Carlo Cippola “İnsan aptallığının temel yasaları” adlı çalışmasında insanları “saflar, zekiler, haydutlar ve aptallar” diye dörde ayırmaktadır. Davranış ve eylemlerinden ötürü, safları; kendilerine zarar verir iken başkalarına fayda sağlayanlar, haydutları; kendilerine fayda sağlarken başkalarına zarar verenler, zekileri; kendilerine de başkalarına da faydalı olanlar, aptalları ise; kendilerine yarar sağlamayan lakin başkalarına mutlaka zarar verenler diye tanımlamaktadır. Yazar yine aynı yerde; ülke ayırt etmeksizin her toplumun içinde aptalların; kadın, erkek, siyah, beyaz, şu veya bu din mensubu, şuralı, buralı, şu etnik bu etnik yapıdan, milletten, kıtadan, soydan, sülaleden, boydan, postan, şu meslekten bu meslekten, uzun boylu kısa boylu, kel saçlı gibi kriterlerden azade olarak aynı oranda yer tuttuğunu öne sürer. Yazar; “aptal olmayanların, aptal olanların zarar verme potansiyellerini hep küçümsediğini hatta göz ardı ettiğini” de öne sürer ve altını çizerek “aptal bireylerle ilişki kurmanın” ya da “onlarla bir araya gelmenin” telafi edilemez yanlışlıklara yol açtığını da ısrarla beyan eder.

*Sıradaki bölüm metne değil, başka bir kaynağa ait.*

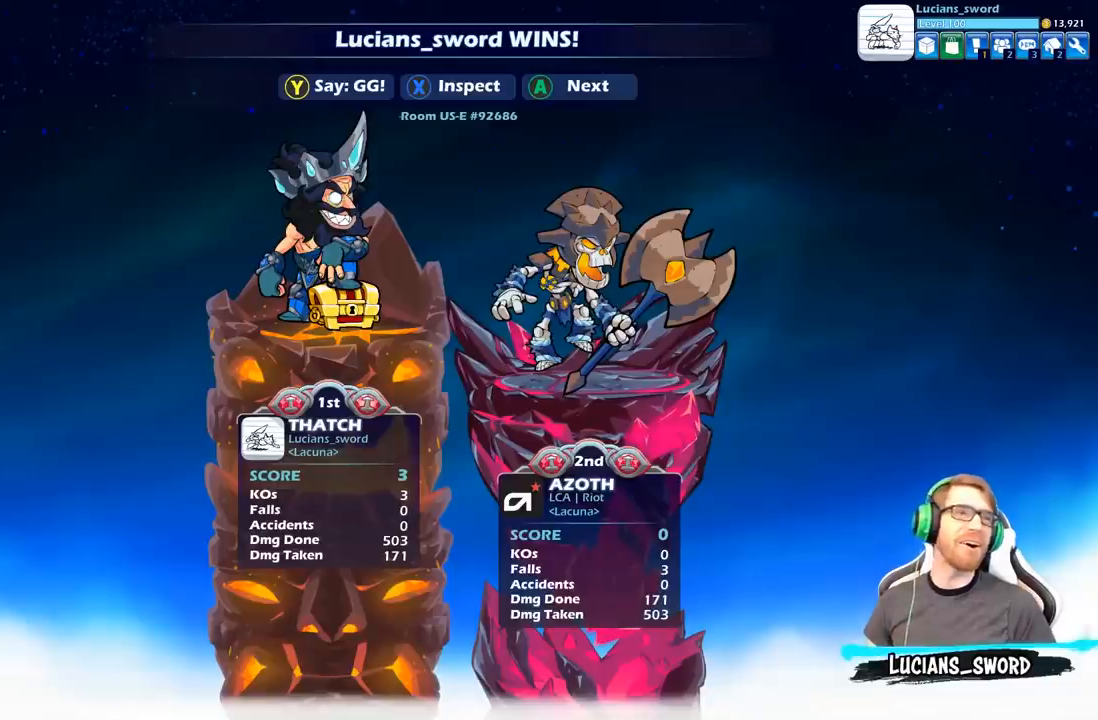
{"buttons": [], "left_stick": "center", "right_stick": "center", "events": []}
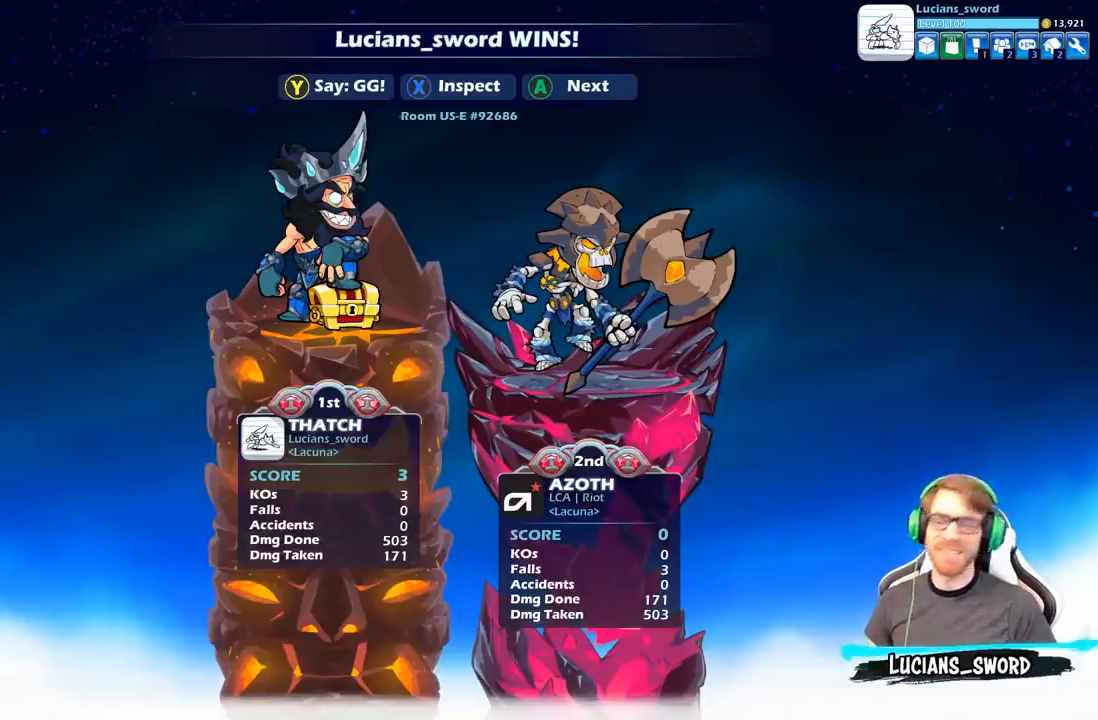
{"buttons": [], "left_stick": "center", "right_stick": "center", "events": []}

Dolayısıyla da, Yazar kendince “aptal insanın” en tehlikeli insan türü olduğundan bahisle zeki, haydut ve safın nasıl davranacağı üstüne az çok tahmin yürütülebileceği lakin aptal insanın ise nerede, nasıl davranacağı konusunda tahmin yapılamayacağı gibi bizatihi aptalın kendisinin dahi davranış standardı olamayacağını beyan eder. Yani ve hülasa “aptalların” adeta birer saatli bomba olduğu benzetmesi ile nerede, nasıl patlayacağı belli olmayan bu halini bir kenara koyarak istemeden de olsa kendine ya da bulunduğu topluma kontrolsüz zarar verebileceğini belirtir.  Yazara katılan olur, olmaz bilemem lakin ben büyük ölçüde hemfikirim. Hatta dahası da var tespitlerinin, özellikle haydutların tanımı babında, lakin bu yazının konusunu aşacağı için uzatmıyorum ve meraklısına da ilgili kitabı temin edip okumalarını salık veririm.

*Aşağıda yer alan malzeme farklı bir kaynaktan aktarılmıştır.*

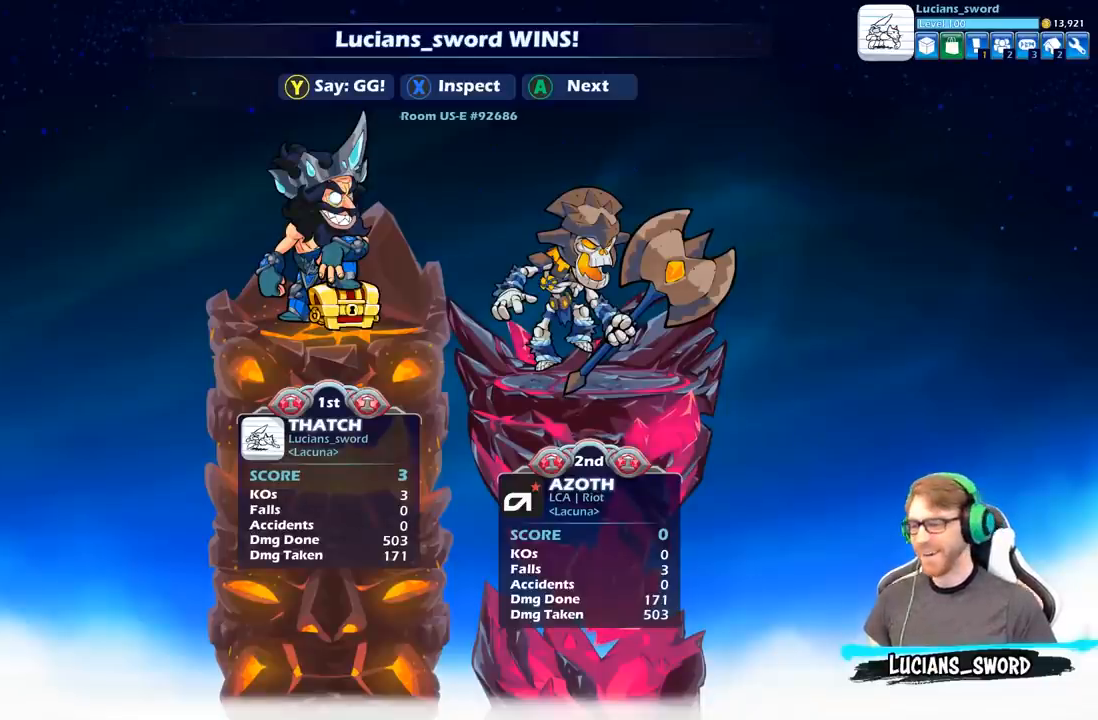
{"buttons": [], "left_stick": "center", "right_stick": "center", "events": []}
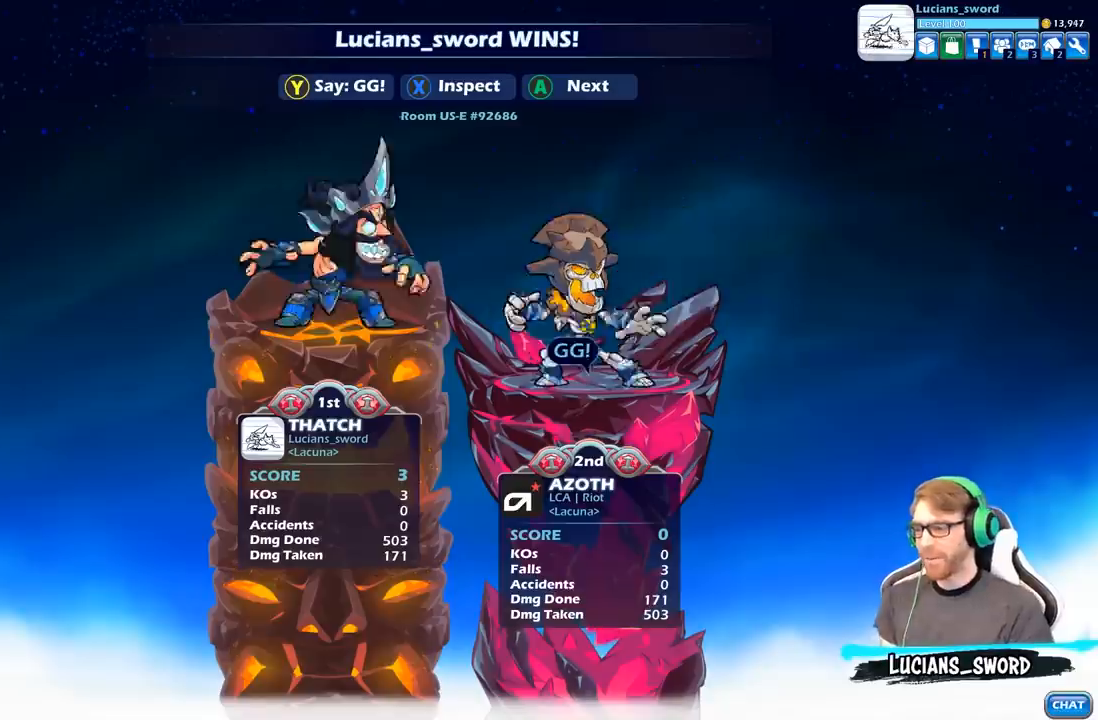
{"buttons": [], "left_stick": "center", "right_stick": "center", "events": [[150, "Y", "down"], [217, "Y", "up"], [367, "Y", "down"], [450, "Y", "up"]]}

Çevremizde tanıdığımız insanların bir kısmını “zeki ve anlatılana intikali hızlı” zannederiz lakin onları tanıdıkça ne kadar aptal oldukları kararını veririz, aaaaa bu doğru mudur? Değil midir? Bilemem lakin sosyolojik deneyler ve gözlemler bunu göstermektedir, ne yazık ki… Cehalet bile tedavi edilebilir iken aptallık asla ve kat’a… Cahil bilmeyen iken aptal bildiğini sanandır. İşte tehlike de burada başlıyor gibi… Karşımıza çıkan ve “aptal” kelimesi yerine de benzer manalarda kullanılan,  budala, ahmak, alık, miskin, daltarak, salak, hımbıl, avanak gibi kelimelerde de ifade bulan bu durum için, insanların ve insanlığın çok dikkatli olması gerekir diye düşünmekteyim. Yani bunu bir de Moliere’nin bir sözü ile taçlandıralım ki daha değerli olsun; “Bilgili bir aptal, bilgisiz bir aptaldan daha aptaldır”…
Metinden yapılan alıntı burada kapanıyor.